◆ **Quoted passage**

►

Machine Learning Newsletter

Graphs, Databases and Graphlab

I will talk about graphs, graph databases and mainly the paper that powers Graphlab. At the end of the post, I will go over briefly basic capabilities of Graphlab as well.

Graph Definition

Generally speaking, graphs that are relevant to graph theory and graph databases are defined as following(most general definition):

Graph is an ordered pair $G = (V, E)$ where the $V$ represents the vertices(nodes) of graph and $E$ represents the edges(relations) that connect the nodes. If edges do not have any orientations, then graph is composed of unordered pairs and graph is called undirected graph.

Components

It has two simple components:

  • Node (Vertex)
  • Edge [Relationship]

where both structures have properties defined on them. Node properties are likely to define the nodes and the properties on the edges define the relationship between nodes.

Graphs

Graphs are ubiquitous. Apart from giant network that we use daily basis(read World Wide Web), almost all of social websites(Facebook, Twitter, Linkedin and so on) have inherently graphical representations for their networks. Not only they are good for representing networks, graphs have their own subsection in machine learning, namely graphical models. It is a combination of statistics, machine learning and graph theory(all the good parts, too). Further, they have also a variety of applications in machine learning, most predominantly recommender systems thanks to bipartite graphs. In social sciences, it is important to be able to identify different communities and how they interact each other in order to understand both intra-community and inter-community behaviors. Some social scientists may also be interested in the people who are more likely to influence others for making decisions and how an event propagates across time and different communities. They all need data mining, machine learning but more importantly a scalable, efficient and natural representation of graphs to do the computation as graphs grow exponentially with respect to number of edges and nodes.

◄

◆ **Information**

►

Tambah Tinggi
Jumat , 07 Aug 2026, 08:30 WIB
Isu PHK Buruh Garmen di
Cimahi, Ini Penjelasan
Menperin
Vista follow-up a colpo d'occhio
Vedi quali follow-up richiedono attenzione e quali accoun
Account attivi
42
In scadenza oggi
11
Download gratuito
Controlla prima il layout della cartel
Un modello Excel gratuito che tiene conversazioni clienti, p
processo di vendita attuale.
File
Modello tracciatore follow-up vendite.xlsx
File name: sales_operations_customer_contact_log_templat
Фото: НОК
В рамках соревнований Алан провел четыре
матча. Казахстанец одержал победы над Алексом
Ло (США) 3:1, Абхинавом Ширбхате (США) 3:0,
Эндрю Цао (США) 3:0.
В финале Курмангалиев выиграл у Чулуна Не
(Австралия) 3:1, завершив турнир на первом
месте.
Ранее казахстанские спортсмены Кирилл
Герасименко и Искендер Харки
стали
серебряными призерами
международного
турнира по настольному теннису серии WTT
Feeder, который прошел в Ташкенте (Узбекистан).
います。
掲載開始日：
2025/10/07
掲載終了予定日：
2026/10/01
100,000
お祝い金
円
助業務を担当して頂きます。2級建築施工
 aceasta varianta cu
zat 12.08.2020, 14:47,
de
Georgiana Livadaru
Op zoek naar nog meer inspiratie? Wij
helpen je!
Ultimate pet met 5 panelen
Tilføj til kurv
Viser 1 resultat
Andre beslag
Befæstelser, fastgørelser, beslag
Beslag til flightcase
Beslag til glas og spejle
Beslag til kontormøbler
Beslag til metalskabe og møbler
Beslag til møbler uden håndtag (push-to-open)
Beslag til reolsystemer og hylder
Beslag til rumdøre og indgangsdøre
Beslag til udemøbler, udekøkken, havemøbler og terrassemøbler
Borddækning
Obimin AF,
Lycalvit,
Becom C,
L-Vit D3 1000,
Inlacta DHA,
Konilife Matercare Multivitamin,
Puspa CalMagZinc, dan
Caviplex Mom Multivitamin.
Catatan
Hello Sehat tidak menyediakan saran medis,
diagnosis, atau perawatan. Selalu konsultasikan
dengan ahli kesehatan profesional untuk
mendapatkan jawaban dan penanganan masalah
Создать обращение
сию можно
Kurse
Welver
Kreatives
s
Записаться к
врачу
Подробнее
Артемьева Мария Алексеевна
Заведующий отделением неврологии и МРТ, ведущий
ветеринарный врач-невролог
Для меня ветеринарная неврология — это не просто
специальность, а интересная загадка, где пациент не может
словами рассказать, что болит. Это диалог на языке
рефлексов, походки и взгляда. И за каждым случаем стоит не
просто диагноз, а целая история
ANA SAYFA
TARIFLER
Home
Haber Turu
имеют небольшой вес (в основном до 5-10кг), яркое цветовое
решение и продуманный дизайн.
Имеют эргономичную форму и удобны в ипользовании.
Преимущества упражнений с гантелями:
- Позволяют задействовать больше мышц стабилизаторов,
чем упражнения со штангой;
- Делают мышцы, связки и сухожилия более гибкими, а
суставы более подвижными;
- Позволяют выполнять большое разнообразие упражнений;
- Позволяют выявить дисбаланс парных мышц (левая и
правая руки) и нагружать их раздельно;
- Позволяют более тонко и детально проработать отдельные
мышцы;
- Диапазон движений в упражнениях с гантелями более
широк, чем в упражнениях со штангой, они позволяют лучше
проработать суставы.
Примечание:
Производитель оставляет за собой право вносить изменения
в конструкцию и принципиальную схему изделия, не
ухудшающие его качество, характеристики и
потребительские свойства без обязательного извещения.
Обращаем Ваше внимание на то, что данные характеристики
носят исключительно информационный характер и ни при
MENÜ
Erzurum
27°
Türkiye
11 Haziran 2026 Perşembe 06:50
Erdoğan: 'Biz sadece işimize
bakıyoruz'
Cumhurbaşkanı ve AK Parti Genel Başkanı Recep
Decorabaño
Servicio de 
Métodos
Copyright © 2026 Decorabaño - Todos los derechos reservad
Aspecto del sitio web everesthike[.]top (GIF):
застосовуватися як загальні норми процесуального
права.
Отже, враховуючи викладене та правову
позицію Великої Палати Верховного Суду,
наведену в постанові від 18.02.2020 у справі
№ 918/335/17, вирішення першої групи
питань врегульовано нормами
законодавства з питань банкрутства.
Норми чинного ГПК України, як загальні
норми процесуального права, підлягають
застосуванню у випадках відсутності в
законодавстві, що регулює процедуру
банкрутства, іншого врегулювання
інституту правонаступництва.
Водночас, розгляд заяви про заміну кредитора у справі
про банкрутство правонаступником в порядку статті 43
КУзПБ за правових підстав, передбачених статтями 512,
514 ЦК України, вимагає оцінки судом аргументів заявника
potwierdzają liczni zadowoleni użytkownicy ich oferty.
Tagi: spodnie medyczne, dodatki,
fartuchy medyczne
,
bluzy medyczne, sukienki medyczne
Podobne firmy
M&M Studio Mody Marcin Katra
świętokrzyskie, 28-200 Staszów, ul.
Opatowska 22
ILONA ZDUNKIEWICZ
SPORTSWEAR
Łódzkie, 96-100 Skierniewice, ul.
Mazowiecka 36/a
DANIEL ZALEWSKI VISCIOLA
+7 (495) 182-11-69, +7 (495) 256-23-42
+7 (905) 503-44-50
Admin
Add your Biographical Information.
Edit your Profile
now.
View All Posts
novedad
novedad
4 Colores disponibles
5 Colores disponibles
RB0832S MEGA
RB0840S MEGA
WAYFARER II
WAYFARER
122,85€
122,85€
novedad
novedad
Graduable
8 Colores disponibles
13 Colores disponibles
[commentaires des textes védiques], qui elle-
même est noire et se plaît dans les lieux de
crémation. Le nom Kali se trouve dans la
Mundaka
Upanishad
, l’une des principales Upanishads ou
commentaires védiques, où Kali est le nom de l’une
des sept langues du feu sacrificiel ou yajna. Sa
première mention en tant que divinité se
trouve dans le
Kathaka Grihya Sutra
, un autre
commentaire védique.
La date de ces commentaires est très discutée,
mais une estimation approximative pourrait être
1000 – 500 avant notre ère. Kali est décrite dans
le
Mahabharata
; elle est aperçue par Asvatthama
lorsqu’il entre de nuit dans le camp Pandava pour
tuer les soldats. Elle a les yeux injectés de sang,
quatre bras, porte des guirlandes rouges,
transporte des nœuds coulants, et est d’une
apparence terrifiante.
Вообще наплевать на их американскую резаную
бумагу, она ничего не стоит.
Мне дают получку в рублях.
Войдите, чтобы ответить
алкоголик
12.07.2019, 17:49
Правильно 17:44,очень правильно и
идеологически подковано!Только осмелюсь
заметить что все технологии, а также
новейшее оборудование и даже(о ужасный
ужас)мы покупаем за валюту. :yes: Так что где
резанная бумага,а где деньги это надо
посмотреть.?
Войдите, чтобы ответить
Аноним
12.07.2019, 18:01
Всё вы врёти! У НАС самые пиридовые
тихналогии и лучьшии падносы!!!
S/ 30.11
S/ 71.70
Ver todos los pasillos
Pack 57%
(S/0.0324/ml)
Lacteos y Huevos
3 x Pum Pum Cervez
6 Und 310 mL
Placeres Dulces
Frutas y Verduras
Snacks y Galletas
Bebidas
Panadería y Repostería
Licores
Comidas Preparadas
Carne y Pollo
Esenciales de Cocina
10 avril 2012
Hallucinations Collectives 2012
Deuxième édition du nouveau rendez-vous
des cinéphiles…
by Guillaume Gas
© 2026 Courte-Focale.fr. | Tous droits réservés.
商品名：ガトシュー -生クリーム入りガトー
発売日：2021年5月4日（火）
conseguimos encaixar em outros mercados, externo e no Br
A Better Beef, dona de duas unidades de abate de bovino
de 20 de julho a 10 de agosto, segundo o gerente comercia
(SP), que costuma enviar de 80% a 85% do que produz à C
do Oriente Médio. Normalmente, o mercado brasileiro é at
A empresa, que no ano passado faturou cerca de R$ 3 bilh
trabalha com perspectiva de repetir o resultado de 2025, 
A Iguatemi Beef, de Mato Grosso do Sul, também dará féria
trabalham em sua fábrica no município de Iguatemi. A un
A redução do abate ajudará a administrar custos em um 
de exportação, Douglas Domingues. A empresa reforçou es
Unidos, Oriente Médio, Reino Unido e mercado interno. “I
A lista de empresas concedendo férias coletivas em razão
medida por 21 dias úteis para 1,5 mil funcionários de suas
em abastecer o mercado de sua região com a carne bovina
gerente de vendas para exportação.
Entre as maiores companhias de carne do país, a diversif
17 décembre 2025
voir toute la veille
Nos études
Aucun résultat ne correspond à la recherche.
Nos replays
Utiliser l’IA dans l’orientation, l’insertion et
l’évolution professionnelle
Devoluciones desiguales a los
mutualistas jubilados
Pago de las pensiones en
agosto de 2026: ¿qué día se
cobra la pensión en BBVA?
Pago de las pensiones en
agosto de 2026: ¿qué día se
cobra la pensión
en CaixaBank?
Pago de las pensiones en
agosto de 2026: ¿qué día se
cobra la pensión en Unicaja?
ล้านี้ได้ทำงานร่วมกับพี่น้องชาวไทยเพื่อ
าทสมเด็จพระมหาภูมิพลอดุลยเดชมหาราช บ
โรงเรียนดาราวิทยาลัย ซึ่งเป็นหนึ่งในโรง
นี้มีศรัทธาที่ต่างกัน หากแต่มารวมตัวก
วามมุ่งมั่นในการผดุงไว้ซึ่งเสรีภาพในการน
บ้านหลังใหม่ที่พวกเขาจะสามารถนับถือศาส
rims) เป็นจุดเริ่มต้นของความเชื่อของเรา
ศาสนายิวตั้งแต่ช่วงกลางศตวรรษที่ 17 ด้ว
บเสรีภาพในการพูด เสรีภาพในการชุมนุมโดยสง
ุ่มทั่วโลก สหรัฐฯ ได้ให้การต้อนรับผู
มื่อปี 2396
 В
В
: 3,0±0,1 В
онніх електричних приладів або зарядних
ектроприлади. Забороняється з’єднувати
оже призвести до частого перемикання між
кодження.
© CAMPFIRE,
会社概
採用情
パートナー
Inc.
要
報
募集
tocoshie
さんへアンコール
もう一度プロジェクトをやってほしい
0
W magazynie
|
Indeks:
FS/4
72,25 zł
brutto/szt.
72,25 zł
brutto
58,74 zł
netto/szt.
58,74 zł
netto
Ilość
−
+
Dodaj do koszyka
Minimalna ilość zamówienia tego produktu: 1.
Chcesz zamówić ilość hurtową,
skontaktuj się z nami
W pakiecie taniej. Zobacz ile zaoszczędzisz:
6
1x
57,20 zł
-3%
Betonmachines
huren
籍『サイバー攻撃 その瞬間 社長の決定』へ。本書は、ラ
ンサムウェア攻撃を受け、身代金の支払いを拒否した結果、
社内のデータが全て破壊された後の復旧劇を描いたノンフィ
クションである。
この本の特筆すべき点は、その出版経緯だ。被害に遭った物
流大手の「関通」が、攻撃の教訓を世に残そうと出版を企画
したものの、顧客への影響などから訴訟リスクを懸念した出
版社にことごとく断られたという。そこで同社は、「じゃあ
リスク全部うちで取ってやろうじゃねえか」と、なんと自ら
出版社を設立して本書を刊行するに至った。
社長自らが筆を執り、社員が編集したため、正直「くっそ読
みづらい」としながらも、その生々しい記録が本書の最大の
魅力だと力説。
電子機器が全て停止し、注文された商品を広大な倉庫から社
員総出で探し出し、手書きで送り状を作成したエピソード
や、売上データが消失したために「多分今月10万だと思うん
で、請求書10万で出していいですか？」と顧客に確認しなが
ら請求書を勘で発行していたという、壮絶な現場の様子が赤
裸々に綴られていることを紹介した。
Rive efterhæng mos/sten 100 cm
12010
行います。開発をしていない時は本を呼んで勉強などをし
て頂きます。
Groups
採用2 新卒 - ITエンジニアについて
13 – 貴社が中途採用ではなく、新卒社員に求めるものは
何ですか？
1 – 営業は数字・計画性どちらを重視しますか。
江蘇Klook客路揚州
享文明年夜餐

◄

◆ **Tasks to carry out**
**A.** Name every social website that the post on graphs and Graphlab lists as an example.
**B.** In the post on graphs and Graphlab, which kind of graph is credited with making recommender systems the most common machine learning use of graphs?
**C.** Pick up the post on graphs, graph databases and Graphlab right after its last sentence and keep writing it.

◆ **Answers by item number**
**A.** Facebook, Twitter, Linkedin

**B.** Bipartite graphs.

**C.**
Graph Databases

Graph Databases Introduction

  • Apply graph theory in the storage of information about the relationship between entries

Why not Relational Databases?

Relations, we have relations! Let's represent our graphs with old-trusted relational databases. This is actually possible, but for one second think about the SQL query of the social network that you will end up if you want to get the 4th degree of people in a graph. Imagine the joins that you will do, imagine how many times you will join the same table over and over. Let's go one further step ahead, getting the full social network of a single individual person. Do you imagine how much time that recursive join operation requires and what does SQL query look like. Why is this such an important shortcoming, are relational databases supposed to be very good at representing the relations after all? Relational databases are good at representing one-to-many relationships where one table are connected multiple tables. And in this scenario, if you want to get your relation structure, you could get a way with a few joins. However, most of the natural graphs are inherently many-to-many relations in which you need to break down the many-to-many relations into many one-to-many relations. This results in a huge number of tables in your database. Not only that, whenever you want to do query something, you need to pay the price of the join of all the tables. (Note that one-to-one relations could be put into the same table.) Moreover, the portion that you want to explore in the graph is also dependent on the amount of total data that you have. This is one of the biggest issue of RDMS's when it comes to scale for graph data.

Why Graph databases?

  • Data is getting more and more connected everyday. Think about Internet of things, social media, smartphones and so on. The data or digital print that you put on web, on physical devices will be eventually connected and graph databases are very well suited this type of networks.
  • Individualization and decentralization of content, so-called Web 2.0 allowed people to create content and contribute to a common space. This already created huge social networks and there is no reason for other similar networks do not appear in the future.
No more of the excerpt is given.